WHAT THIS EXERCISE ASKS:
1 – According to the review of the album Mescalito, who produced the record?
2 – Reproduce every line of the listing below verbatim, omitting the pictures from your response.

TEXT SEGMENT:
BEGIN
Published on November 13, 2007 at 5:06pm

On Mescalito, 25-year-old Ryan Bingham has the right folks in his corner: Sometime Lost Highway labelmate Joe Ely provides the CD equivalent of a jacket blurb, and Terry Allen (like Ely, a Lubbock legend) sits in on guitar and even trades vocals with Bingham on the rollicking shit-kicker "Ghost of Travelin' Jones." But neither Ely nor Allen was present while Bingham was being shuffled from town to town along the Rio Grande as a kid, nor later while he eked out a living on the lower rungs of the rodeo circuit. And it's the gleanings from all that hard traveling that form the guts of Mescalito.

Right from the lonesome-train first track, "Southside of Heaven," Bingham's road-weary lyrics and steel-wool singing bring to mind Steve Earle. (Another song, a juke-joint stomper called "Dollar a Day," owes a tip of the cap to Earle's ode to marijuana farming, "Copperhead Road.") The subject matter, Bingham's scorched-throat delivery and (ex-Black Crowes guitarist) Marc Ford's production occasionally conspire to overreach; the seemingly endless closing cut, "For What It's Worth," features tympani rolls and cymbal crashes, not to mention that most dubious contrivance, the "bonus track." But minor missteps vanish amid the strum and slide of "Bread and Water" and "Don't Wait for Me," the '70s-rock-inspired "Take It Easy Mama," the vaguely John Mellencamp-esque "Hard Times" and, especially, the lonesome, lovely twosome of "Long Way From Georgia" and "Ever Wonder Why."

There's more than enough proof here that Ryan Bingham is the genuine article — and that the Texas territory he stakes out is, more than anything, his own.
END
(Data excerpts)
BEGIN
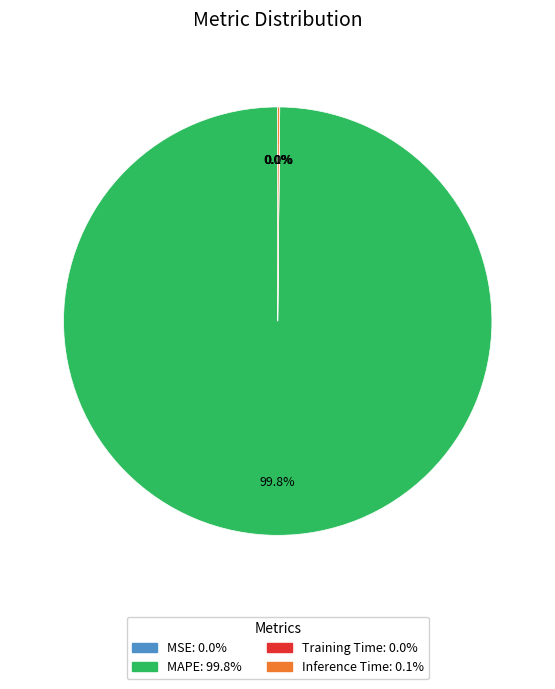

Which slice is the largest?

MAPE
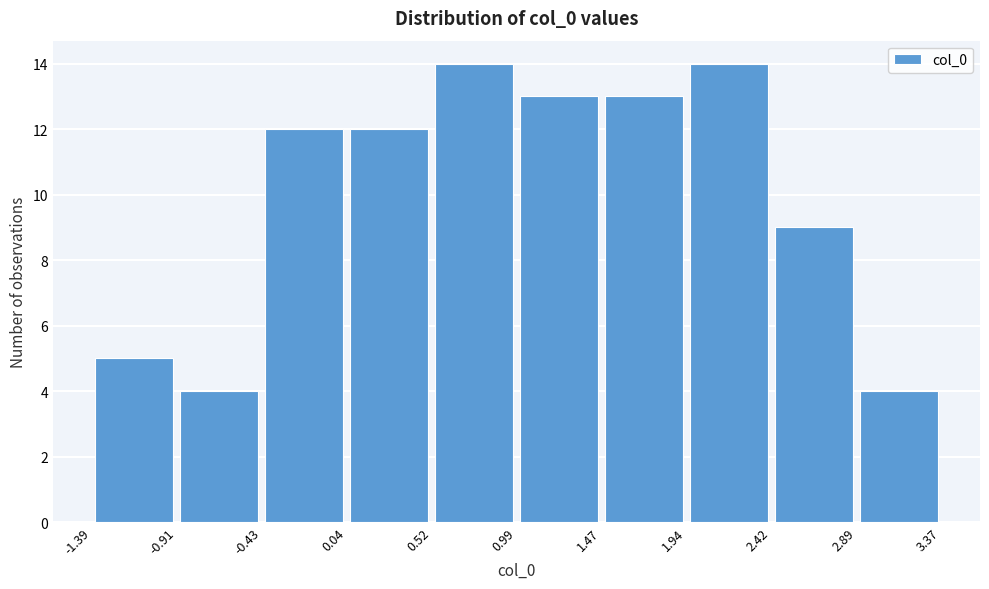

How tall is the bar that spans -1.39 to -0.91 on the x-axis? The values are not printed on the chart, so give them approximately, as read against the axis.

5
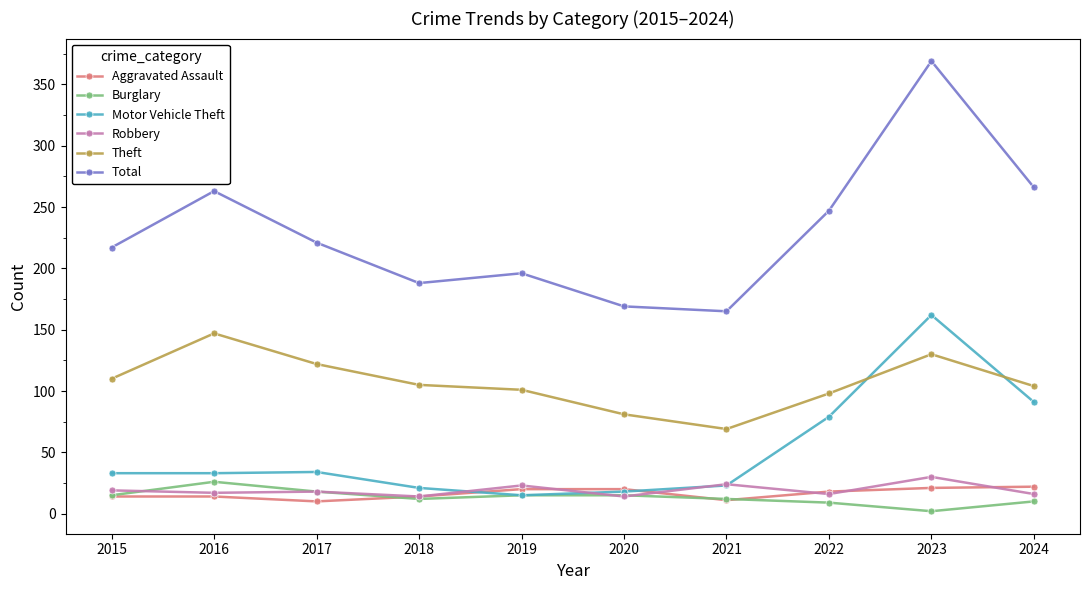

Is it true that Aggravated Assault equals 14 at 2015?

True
END
SOLUTIONS BELOW:
1 – Marc Ford, formerly a guitarist with the Black Crowes, produced it.

2 –
Which slice is the largest?

MAPE

How tall is the bar that spans -1.39 to -0.91 on the x-axis? The values are not printed on the chart, so give them approximately, as read against the axis.

5

Is it true that Aggravated Assault equals 14 at 2015?

True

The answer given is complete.